Biodiversità marina a rischio
Le specie aliene o alloctone sono organismi animali o vegetali introdotti, volontariamente o accidentalmente, in un territorio diverso da quello d’origine. Nel Mediterraneo, la lista di queste specie è in costante aumento: si stima che oltre 1.000 specie aliene abbiano trovato casa nel Mare Nostrum, molte delle quali sono riuscite a stabilirsi, riprodursi e in alcuni casi diventare invasive.
La presenza crescente di queste specie alloctone sta rivoluzionando la biodiversità mediterranea, mettendo a rischio estinzione molti pesci autoctoni, crostacei e alghe tipiche del Mediterraneo, e innescando nuove dinamiche predatorie, con predatori mai visti prima che modificano il comportamento e la distribuzione delle prede locali, influenzando persino la pesca commerciale.
Tra i potenziali rischi di questo cambiamento ci sono anche quelli legati a un profondo cambiamento nel paesaggio sottomarino e un potenziale rischio per la salute umana. Mentre Praterie di Posidonia vengono sostituite da tappeti di alghe tropicali o fondali resi "deserti" dall’attività di specie erbivore invasive, cresce il rischio per pescatori e bagnanti di imbattersi in meduse o pesci velenosi.
Casi emblematici: tra crisi e opportunità
Non tutte le specie aliene provocano danni irreversibili. Alcune si inseriscono senza grandi impatti, altre invece diventano risorse inattese. Un esempio è dato dal granchio blu, che, dopo aver creato problemi, ha dato origine a una nuova filiera gastronomica e commerciale in Italia.
Altrettanto notevole è il caso del pesce leone o pesce scorpione, la cui presenza però desta ancora forte preoccupazione per la tossicità e la capacità predatoria.

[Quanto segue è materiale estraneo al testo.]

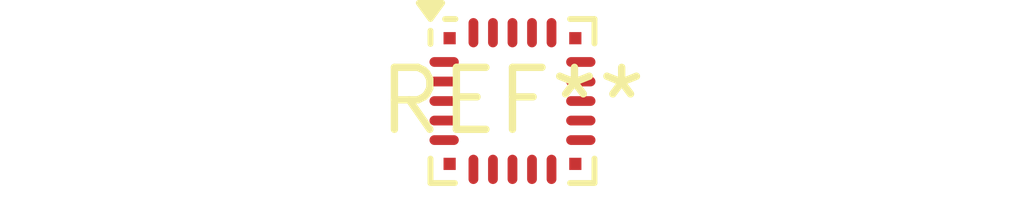
<source format=kicad_pcb>
(kicad_pcb (version 20240108) (generator pcbnew)

  (general
    (thickness 1.6)
  )

  (paper "A4")
  (layers
    (0 "F.Cu" signal)
    (31 "B.Cu" signal)
    (32 "B.Adhes" user "B.Adhesive")
    (33 "F.Adhes" user "F.Adhesive")
    (34 "B.Paste" user)
    (35 "F.Paste" user)
    (36 "B.SilkS" user "B.Silkscreen")
    (37 "F.SilkS" user "F.Silkscreen")
    (38 "B.Mask" user)
    (39 "F.Mask" user)
    (40 "Dwgs.User" user "User.Drawings")
    (41 "Cmts.User" user "User.Comments")
    (42 "Eco1.User" user "User.Eco1")
    (43 "Eco2.User" user "User.Eco2")
    (44 "Edge.Cuts" user)
    (45 "Margin" user)
    (46 "B.CrtYd" user "B.Courtyard")
    (47 "F.CrtYd" user "F.Courtyard")
    (48 "B.Fab" user)
    (49 "F.Fab" user)
    (50 "User.1" user)
    (51 "User.2" user)
    (52 "User.3" user)
    (53 "User.4" user)
    (54 "User.5" user)
    (55 "User.6" user)
    (56 "User.7" user)
    (57 "User.8" user)
    (58 "User.9" user)
  )

  (setup
    (pad_to_mask_clearance 0)
    (pcbplotparams
      (layerselection 0x00010fc_ffffffff)
      (plot_on_all_layers_selection 0x0000000_00000000)
      (disableapertmacros false)
      (usegerberextensions false)
      (usegerberattributes false)
      (usegerberadvancedattributes false)
      (creategerberjobfile false)
      (dashed_line_dash_ratio 12.000000)
      (dashed_line_gap_ratio 3.000000)
      (svgprecision 4)
      (plotframeref false)
      (viasonmask false)
      (mode 1)
      (useauxorigin false)
      (hpglpennumber 1)
      (hpglpenspeed 20)
      (hpglpendiameter 15.000000)
      (dxfpolygonmode false)
      (dxfimperialunits false)
      (dxfusepcbnewfont false)
      (psnegative false)
      (psa4output false)
      (plotreference false)
      (plotvalue false)
      (plotinvisibletext false)
      (sketchpadsonfab false)
      (subtractmaskfromsilk false)
      (outputformat 1)
      (mirror false)
      (drillshape 1)
      (scaleselection 1)
      (outputdirectory "")
    )
  )

  (net 0 "")

  (footprint "Texas_S-PWQFN-N20" (layer "F.Cu") (at 0 0))

)

</source>
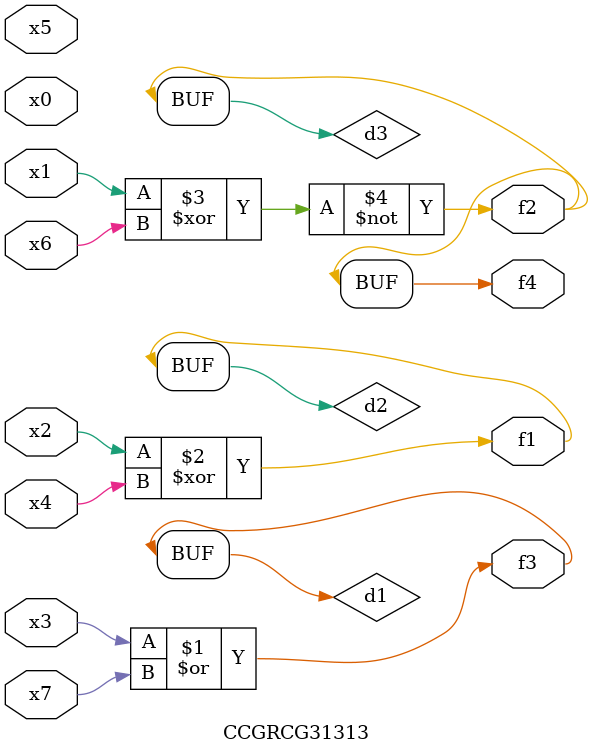
<source format=v>
module CCGRCG31313(
	input x0, x1, x2, x3, x4, x5, x6, x7,
	output f1, f2, f3, f4
);

	wire d1, d2, d3;

	or (d1, x3, x7);
	xor (d2, x2, x4);
	xnor (d3, x1, x6);
	assign f1 = d2;
	assign f2 = d3;
	assign f3 = d1;
	assign f4 = d3;
endmodule

</source>
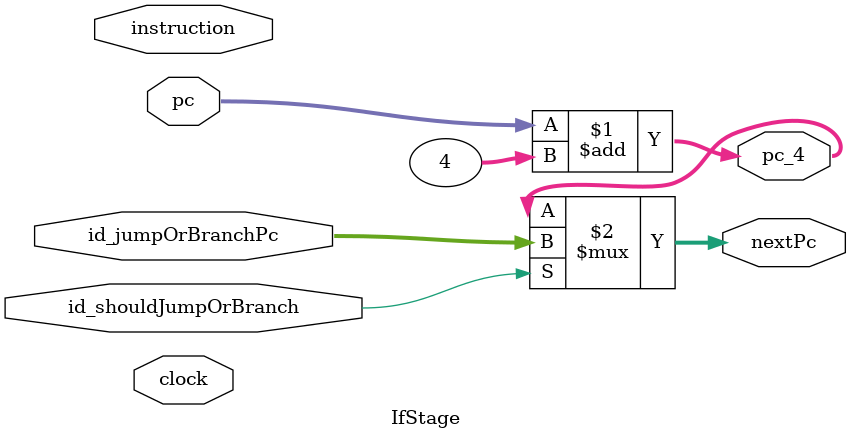
<source format=v>
`timescale 1ns / 1ps
module IfStage (

		input clock,

		input [31:0] pc,

		input id_shouldJumpOrBranch,	// BRANCH
		input [31:0] id_jumpOrBranchPc,

		output [31:0] pc_4,

		//output [31:0] instruction,
		input[31:0] instruction,

		output [31:0] nextPc
	);

	assign pc_4 = pc + 4;
/*
	InstructionMemory instructionMemory (
		.clka(~clock),
		.addra(pc[9:2]),
		.douta(instruction[31:0])
	);
*/
	assign nextPc = id_shouldJumpOrBranch ? id_jumpOrBranchPc : pc_4;
endmodule


</source>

L’alga Caulerpa, invece, è considerata una delle minacce maggiori per la biodiversità bentonica, poiché forma "tappeti verdi" che soffocano le specie locali.

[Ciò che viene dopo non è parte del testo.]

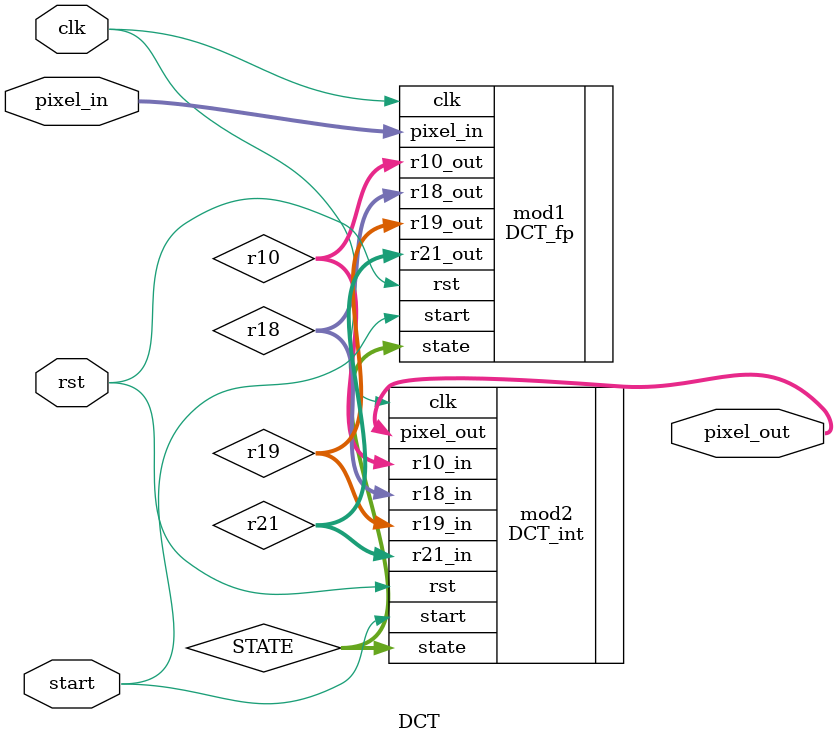
<source format=v>
`timescale 1ns / 1ps


module DCT(
    input clk,
    input start,
    input rst,
    input [7:0] pixel_in,
    output signed [13:0] pixel_out
    );
    
     wire signed [11:0] r10;
     wire signed [12:0] r21;
     wire signed [12:0] r19;
     wire signed [12:0] r18;
     wire [3:0] STATE;
       
    DCT_fp mod1(.pixel_in(pixel_in), .clk(clk), .rst(rst), .start(start), .r10_out(r10), .r18_out(r18), .r19_out(r19), .r21_out(r21), .state(STATE));    
    DCT_int mod2(.clk(clk), .rst(rst), .start(start), .r10_in(r10), .r18_in(r18), .r19_in(r19), .r21_in(r21), .state(STATE), .pixel_out(pixel_out));
endmodule

</source>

Le meduse nomadiche hanno causato chiusure di spiagge e danni al turismo, ma anche stimolato nuovi studi su possibili utilizzi farmaceutici delle loro tossine.
Risposte e strategie di gestione
Affrontare la tropicalizzazione del Mediterraneo richiede un approccio multilivello: monitoraggio costante, interventi di controllo, sensibilizzazione pubblica e cooperazione internazionale. Alcuni Paesi stanno promuovendo la raccolta sistematica delle specie invasive, altri puntano su progetti per il ripristino degli habitat autoctoni.
La tecnologia offre strumenti preziosi: droni subacquei, sistemi di allerta precoce, modelli predittivi basati su intelligenza artificiale e citizen science, ovvero il coinvolgimento diretto di pescatori, subacquei e cittadini nella segnalazione di nuove specie.
Anche l’educazione ambientale gioca un ruolo chiave: conoscere per tutelare. Campagne di informazione, escursioni guidate e materiali didattici aiutano a diffondere la consapevolezza dei rischi e delle opportunità legati alle nuove presenze nel mare.
Per mitigare gli effetti della tropicalizzazione, anche il Wwf promuove una campagna di protezione del mar Mediterraneo. L’obiettivo è fare in modo che il 30% del Mare Nostrum sia protetto in maniera efficace entro il 2030.